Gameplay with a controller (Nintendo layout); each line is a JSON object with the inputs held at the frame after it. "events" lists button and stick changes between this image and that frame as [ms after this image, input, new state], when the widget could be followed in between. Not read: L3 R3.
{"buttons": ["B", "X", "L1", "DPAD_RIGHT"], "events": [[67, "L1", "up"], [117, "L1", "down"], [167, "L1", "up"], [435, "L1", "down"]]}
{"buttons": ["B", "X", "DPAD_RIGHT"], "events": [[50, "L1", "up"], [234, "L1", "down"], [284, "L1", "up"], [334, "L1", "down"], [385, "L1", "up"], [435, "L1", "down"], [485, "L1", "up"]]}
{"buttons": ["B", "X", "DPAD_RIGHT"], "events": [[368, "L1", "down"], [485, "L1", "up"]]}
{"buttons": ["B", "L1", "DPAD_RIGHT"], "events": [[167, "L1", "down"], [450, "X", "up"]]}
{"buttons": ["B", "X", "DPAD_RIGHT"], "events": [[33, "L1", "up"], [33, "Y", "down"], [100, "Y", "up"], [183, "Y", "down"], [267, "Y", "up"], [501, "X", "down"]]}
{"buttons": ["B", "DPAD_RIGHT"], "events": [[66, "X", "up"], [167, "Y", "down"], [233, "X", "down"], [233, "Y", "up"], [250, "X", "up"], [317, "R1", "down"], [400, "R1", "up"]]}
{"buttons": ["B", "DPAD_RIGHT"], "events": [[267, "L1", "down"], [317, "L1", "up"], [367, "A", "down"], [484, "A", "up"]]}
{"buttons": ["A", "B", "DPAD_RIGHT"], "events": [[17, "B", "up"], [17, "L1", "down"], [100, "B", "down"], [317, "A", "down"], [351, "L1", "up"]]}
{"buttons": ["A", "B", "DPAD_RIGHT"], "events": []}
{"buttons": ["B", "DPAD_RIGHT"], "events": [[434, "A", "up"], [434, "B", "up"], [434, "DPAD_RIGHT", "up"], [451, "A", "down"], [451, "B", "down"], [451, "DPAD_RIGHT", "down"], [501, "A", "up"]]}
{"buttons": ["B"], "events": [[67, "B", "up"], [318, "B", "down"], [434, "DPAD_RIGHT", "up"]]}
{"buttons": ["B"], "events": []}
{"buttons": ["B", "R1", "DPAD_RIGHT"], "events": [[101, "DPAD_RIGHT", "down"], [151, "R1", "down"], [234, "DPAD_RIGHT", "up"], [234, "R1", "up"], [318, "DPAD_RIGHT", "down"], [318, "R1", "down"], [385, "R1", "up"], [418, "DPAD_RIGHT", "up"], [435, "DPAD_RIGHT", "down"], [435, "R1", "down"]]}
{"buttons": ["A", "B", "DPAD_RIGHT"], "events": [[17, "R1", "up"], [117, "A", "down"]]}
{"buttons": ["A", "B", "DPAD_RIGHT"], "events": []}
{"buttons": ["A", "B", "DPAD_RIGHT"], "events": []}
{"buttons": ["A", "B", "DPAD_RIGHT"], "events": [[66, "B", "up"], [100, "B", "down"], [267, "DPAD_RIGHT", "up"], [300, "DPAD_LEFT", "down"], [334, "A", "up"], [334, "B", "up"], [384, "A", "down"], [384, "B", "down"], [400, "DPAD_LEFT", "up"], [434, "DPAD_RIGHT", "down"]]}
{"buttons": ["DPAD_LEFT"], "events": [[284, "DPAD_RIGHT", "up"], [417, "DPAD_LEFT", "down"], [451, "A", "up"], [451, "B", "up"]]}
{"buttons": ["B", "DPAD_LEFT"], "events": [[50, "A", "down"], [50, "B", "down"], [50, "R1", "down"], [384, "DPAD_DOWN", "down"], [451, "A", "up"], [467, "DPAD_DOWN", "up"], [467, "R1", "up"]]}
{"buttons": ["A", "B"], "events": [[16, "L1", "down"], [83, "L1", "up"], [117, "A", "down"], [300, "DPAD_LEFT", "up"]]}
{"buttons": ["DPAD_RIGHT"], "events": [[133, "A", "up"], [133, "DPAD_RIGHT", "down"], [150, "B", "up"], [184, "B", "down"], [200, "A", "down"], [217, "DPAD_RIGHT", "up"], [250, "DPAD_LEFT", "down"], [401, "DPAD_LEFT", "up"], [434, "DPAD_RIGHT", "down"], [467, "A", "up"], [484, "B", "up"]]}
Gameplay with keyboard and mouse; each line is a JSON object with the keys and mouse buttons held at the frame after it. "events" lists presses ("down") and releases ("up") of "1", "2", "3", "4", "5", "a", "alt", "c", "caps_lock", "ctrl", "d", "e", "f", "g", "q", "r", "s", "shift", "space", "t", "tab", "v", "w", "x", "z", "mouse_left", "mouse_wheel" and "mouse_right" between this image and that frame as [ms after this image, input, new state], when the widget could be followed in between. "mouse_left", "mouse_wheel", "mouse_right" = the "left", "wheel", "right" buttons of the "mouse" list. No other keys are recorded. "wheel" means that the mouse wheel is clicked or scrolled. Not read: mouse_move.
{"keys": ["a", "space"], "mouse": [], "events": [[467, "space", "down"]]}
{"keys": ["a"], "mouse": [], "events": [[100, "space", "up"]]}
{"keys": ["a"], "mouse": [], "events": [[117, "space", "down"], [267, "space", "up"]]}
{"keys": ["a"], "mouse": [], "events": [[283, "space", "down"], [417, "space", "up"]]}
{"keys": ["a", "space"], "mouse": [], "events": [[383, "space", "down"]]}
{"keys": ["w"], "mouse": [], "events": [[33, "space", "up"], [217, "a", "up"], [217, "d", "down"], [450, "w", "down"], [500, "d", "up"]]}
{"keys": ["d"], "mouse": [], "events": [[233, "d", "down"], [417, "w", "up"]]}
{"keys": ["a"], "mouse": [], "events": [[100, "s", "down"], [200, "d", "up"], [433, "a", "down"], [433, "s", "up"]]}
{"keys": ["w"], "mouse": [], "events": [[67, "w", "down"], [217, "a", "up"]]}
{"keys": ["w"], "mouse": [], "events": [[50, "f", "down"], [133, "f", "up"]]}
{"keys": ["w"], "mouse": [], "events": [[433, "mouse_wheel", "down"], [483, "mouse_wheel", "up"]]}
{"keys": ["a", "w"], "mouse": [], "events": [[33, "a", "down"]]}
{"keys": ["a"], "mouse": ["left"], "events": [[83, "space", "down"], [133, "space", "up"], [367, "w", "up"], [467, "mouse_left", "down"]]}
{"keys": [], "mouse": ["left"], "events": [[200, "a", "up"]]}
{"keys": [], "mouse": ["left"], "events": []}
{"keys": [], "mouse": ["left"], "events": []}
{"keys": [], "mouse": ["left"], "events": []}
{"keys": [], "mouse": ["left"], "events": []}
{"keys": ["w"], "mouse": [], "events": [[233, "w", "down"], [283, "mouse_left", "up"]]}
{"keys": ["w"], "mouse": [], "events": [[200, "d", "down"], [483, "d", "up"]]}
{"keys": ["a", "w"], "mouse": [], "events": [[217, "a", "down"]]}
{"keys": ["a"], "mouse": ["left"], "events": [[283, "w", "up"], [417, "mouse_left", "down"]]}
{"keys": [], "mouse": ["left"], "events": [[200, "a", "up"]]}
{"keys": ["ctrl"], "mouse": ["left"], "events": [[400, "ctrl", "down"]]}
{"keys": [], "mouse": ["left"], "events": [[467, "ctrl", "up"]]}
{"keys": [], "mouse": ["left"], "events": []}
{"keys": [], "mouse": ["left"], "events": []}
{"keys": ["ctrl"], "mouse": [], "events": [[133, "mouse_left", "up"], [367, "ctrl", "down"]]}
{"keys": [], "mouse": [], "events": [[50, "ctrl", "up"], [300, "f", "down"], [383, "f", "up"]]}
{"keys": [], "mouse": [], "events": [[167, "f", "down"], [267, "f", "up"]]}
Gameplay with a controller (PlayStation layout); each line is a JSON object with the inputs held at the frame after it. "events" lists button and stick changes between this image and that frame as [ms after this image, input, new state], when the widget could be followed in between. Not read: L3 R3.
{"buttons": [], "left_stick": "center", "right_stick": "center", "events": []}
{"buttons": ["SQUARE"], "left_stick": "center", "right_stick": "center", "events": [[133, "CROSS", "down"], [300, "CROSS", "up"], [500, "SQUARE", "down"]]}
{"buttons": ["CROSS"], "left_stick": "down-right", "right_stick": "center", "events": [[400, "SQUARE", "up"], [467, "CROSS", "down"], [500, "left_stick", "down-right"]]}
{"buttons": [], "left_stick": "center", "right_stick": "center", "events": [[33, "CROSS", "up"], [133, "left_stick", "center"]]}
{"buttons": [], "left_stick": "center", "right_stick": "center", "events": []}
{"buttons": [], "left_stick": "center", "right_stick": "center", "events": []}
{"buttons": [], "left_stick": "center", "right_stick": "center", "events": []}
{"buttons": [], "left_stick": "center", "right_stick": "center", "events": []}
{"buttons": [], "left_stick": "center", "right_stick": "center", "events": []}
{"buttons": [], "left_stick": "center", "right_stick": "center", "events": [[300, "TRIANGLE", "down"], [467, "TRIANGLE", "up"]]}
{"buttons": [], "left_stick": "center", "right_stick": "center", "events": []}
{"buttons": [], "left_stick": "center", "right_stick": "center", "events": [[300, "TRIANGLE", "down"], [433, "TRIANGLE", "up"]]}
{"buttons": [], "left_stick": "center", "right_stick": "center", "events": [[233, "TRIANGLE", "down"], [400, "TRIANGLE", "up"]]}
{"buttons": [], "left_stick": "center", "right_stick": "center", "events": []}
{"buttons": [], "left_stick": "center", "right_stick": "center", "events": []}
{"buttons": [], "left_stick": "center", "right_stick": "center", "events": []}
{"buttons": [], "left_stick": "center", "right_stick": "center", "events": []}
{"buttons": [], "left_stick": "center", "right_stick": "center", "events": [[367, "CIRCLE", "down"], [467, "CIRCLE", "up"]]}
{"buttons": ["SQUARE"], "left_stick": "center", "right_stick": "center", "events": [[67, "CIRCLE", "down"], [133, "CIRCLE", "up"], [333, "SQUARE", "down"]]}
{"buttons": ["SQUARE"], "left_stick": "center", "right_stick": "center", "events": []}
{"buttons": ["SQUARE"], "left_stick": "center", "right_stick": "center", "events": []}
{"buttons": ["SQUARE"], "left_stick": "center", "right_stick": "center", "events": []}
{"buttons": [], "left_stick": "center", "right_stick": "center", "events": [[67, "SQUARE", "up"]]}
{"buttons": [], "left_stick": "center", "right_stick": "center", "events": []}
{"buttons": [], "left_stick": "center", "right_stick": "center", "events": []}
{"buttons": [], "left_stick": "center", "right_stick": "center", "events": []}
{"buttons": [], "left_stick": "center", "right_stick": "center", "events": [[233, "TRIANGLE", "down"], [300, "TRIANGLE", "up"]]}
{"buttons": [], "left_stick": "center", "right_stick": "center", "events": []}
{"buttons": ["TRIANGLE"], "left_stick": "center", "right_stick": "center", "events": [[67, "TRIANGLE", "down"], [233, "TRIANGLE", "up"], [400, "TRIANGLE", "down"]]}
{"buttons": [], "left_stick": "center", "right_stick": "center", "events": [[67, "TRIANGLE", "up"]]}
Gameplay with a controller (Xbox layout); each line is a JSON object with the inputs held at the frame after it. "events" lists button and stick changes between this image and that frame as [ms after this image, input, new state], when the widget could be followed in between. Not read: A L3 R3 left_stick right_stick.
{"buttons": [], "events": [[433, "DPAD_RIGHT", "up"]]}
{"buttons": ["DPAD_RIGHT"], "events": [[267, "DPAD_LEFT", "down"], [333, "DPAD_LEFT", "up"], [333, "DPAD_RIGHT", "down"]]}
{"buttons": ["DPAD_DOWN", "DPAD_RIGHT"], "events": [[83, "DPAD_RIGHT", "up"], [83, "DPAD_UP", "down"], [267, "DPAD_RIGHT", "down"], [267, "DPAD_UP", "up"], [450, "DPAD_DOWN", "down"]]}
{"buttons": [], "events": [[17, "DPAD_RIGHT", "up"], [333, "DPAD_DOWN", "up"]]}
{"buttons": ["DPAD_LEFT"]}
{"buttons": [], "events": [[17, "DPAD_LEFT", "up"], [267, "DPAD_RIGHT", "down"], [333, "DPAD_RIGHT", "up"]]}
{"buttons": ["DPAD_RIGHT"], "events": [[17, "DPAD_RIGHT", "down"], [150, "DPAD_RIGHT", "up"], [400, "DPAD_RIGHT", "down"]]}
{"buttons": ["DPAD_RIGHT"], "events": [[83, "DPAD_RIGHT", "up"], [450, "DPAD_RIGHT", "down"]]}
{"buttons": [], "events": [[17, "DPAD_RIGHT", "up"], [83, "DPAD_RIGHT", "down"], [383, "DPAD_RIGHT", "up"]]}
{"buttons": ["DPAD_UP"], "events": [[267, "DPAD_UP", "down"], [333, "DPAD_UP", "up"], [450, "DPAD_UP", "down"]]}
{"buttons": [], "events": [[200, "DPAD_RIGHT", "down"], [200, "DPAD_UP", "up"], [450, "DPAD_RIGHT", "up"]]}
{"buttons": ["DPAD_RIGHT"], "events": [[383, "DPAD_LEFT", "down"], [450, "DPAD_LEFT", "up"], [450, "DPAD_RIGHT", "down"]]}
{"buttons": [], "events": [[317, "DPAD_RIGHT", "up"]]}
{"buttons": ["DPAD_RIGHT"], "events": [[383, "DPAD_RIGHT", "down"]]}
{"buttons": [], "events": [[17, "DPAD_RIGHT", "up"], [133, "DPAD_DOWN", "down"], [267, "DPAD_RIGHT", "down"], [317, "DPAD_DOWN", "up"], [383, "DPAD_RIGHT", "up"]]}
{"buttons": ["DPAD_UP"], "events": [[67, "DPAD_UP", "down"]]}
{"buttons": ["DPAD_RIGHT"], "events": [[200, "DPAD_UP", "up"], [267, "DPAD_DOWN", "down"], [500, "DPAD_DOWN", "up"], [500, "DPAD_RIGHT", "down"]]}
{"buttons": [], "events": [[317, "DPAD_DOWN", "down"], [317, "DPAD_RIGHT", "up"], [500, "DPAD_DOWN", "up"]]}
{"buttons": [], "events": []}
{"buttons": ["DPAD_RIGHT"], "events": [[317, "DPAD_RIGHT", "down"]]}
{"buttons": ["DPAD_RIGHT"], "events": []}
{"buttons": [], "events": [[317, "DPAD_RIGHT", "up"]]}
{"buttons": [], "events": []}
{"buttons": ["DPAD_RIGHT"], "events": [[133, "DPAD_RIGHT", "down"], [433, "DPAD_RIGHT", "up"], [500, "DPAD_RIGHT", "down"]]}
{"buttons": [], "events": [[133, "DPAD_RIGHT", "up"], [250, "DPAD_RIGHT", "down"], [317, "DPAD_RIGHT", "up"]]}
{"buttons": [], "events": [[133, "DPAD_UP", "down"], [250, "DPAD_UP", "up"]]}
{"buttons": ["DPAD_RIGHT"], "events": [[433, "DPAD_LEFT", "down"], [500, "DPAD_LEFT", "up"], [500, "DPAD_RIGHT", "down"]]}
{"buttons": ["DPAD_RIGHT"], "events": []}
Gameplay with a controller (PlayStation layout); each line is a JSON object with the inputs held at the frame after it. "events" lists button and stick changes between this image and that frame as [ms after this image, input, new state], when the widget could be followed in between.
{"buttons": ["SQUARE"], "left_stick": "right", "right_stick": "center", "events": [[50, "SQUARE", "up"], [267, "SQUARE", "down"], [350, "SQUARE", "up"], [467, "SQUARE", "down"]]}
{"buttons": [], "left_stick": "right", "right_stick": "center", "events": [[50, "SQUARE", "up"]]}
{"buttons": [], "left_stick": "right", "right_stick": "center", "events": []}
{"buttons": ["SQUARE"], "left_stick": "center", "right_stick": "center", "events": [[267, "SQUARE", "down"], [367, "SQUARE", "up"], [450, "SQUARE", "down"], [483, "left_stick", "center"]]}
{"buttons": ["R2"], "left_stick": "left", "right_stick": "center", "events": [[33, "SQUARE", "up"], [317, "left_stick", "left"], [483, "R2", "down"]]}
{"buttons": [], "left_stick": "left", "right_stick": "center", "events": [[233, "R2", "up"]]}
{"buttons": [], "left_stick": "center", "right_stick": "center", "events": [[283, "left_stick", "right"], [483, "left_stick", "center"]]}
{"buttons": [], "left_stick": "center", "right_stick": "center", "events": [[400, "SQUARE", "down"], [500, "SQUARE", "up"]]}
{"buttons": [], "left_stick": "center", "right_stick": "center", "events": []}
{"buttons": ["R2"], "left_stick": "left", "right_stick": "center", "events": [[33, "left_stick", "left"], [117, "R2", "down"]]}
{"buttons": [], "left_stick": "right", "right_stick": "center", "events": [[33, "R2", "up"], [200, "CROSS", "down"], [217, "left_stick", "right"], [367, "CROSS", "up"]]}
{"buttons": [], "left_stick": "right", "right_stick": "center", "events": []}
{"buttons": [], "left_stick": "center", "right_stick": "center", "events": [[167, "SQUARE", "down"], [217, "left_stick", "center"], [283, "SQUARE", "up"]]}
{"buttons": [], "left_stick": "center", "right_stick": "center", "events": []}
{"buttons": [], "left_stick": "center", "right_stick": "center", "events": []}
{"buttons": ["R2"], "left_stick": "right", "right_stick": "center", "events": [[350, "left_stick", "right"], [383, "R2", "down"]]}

○ ○ ○ ○ ○

§ Exercise: Each line of the entries holding the string "controller" should be found and copied.

§ Solution to the problem:
Gameplay with a controller (Nintendo layout); each line is a JSON object with the inputs held at the frame after it. "events" lists button and stick changes between this image and that frame as [ms after this image, input, new state], when the widget could be followed in between. Not read: L3 R3.
Gameplay with a controller (PlayStation layout); each line is a JSON object with the inputs held at the frame after it. "events" lists button and stick changes between this image and that frame as [ms after this image, input, new state], when the widget could be followed in between. Not read: L3 R3.
Gameplay with a controller (Xbox layout); each line is a JSON object with the inputs held at the frame after it. "events" lists button and stick changes between this image and that frame as [ms after this image, input, new state], when the widget could be followed in between. Not read: A L3 R3 left_stick right_stick.
Gameplay with a controller (PlayStation layout); each line is a JSON object with the inputs held at the frame after it. "events" lists button and stick changes between this image and that frame as [ms after this image, input, new state], when the widget could be followed in between.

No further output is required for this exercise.